Your assignment ▸
When you repeat the listing below, keep every word exactly and leave out each picture.

Data for analysis ▸
--- --- ---
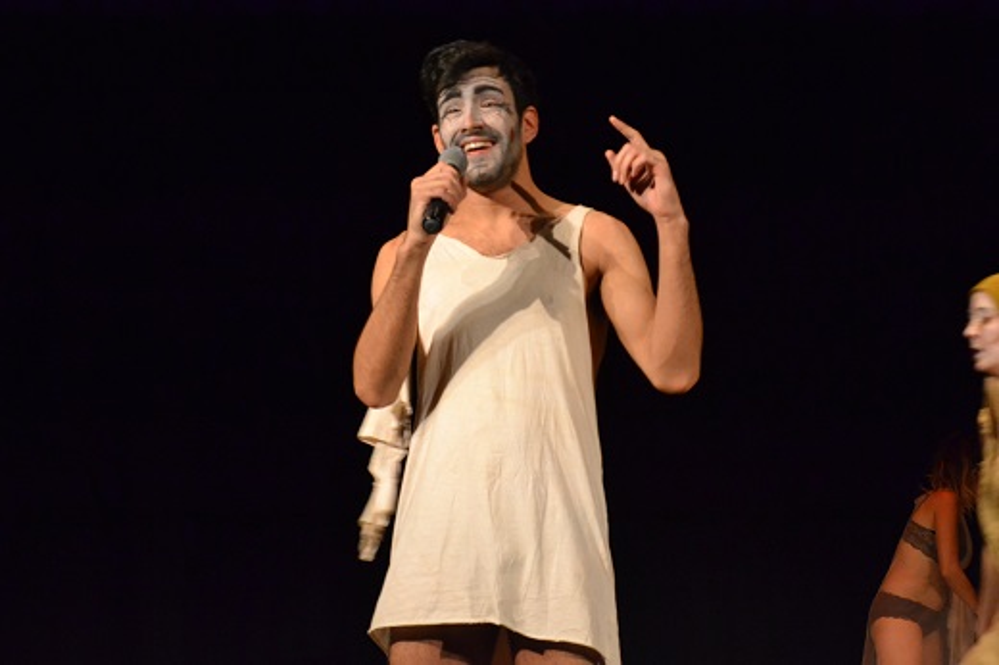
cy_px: 332
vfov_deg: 16.5
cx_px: 500
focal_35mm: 82
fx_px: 2288
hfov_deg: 24.6
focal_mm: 55
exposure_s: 1/60
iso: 3200
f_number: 5.6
--- --- ---
Exercise solution ▸
cy_px: 332
vfov_deg: 16.5
cx_px: 500
focal_35mm: 82
fx_px: 2288
hfov_deg: 24.6
focal_mm: 55
exposure_s: 1/60
iso: 3200
f_number: 5.6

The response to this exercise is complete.